The best place to play is an apartment.
True. Games are at the Game Master's apartment. This brings people into contact in a private space. Knowing where someone lives can be a disadvantage if someone becomes "uninvited" for some reason. Some locations have children - which is why I protect the group's reputation here from wierd comments. Creepiness has been an issue in the past. We had a group of 14 strangers playing together at one time, which had an even split between men and women. Gamers do not have the exclusivity on freekiness on The Internet obviously but The Internet is not invited into someone's living room.
I have an interview process to winnow out people, which I have refined over time.
2. I like to prepare a game one week before
As you can see from postings before, there is a time requirement for GM preparation (including a first one-on-one game called Blue Booking). Also there is this wiki
inyurl.com/ADD1ePOLAND
specifically for munchkins; from a time when gamers were welcome before their abuse of players and the resulting cycles of destruction/rebuilding/destruction of groups made that policy unrealistic and a waste of time.
if players act ignorant on the table, I feel bad.
Making the rules work according to the desire of the players is the GM's job.
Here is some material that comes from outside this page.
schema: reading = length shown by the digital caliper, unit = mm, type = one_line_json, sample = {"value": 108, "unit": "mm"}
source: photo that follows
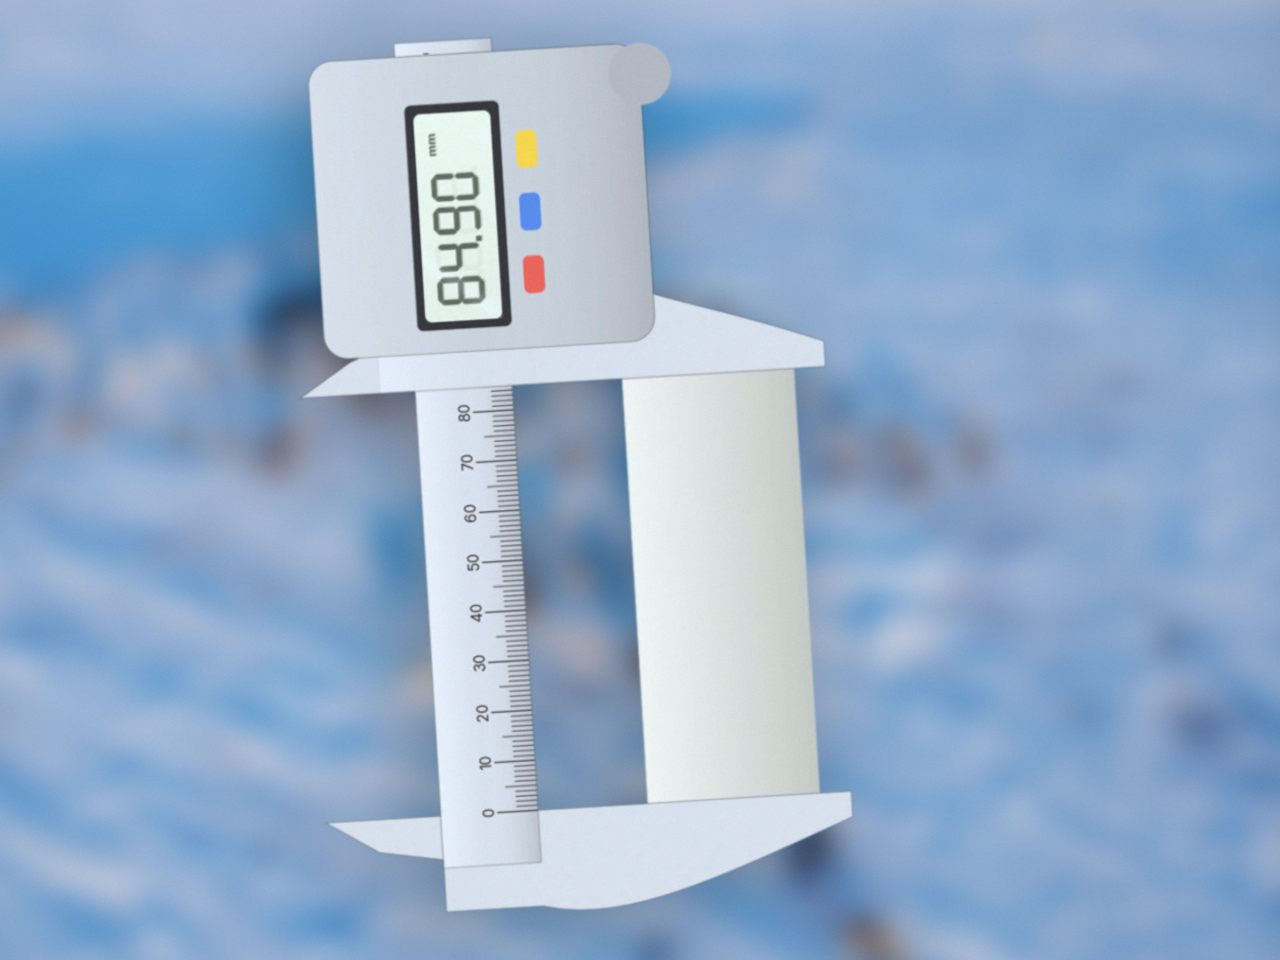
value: {"value": 84.90, "unit": "mm"}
The players do not have to learn how to move the levers of play. They just need to know the possible consequences and risk from using their agency. No player should be forced to study a rulebook. A list of spells can be chosen from laminated spell cards and managed by the player as a resource easily without involving the player in too much minutia. People want to play not devote a life to the study of min-maxing.
It is leisure time not work. Surprising how many people will not come back when they feel intimidated by their "comrades," the gamers.
3. There is an other extreme which is the gamer who thinks he/she knows everything and tries to argue at the table, spoiling all the joy.
Been there, done that, no longer going to happen. It is about making friends not invigilating or being crowned king of all role-playing. I have had gamers tell me that players do not deserve to play if they cannot master the game. Gamers have told me they feel such players hold them back. This bile makes me sick. Gamers are not at the game to make friends when they think like that. My group is not for gamers.
4. I was also an anti-social person in the past and I think if a person is anti-social, he/she should be encouraged
AGREED.
Thus Role-Play at my table is conducted through player interaction rather than dice mechanics. Gamers have told me this is elitism. Arguments include such logic as a player must be a trial lawyer to play a trial lawyer.... and these unimaginative comfort-zone only gamers are at the wrong game table. And I won't have them.
instead of being separated with a 'nerd' or 'weird' label. That's like, the worst thing you can do.
I have found the question rests not on being labeled a geek or a nerd but whether or not someone is geek or nerd enough. Sad. This comes from the gamers. People who are not up to a gamer's standard are labelled casuals and treated as disinterested. Not the best atmosphere in which to make friends - again, making friends is the goal of my group. Common gamer behaviour is at cross purposes. And few people like them as they retreat from social interaction into their niche hobby elitism.
5. Don't generalize.
I am too old to continue reliving past mistakes. Heuristics are necessary. 4 years is enough data gathering to make a decision. No gamers.
6. What rules of dungeons & dragons you use while role-playing I wonder?
What follows herein is strictly for the eyes of you, the campaign referee. As the creator and ultimate authority in your
respective game, this work is written as one Dungeon Master equal to another.
mxplx.com/reference/1835/
You're supposed to be providing entertainment for yourself and all of your players, so I don't allow arguments at all, and sometimes [the players] will show me my own rules and say, "Look, it says this in the book," and I say, "Who cares? I just told you otherwise.
This link, too, might also relate to your query's impression, why our game seems so very open-ended to you as to be without rules. When I was playing in 1979, this hobby attracted a highly social interaction.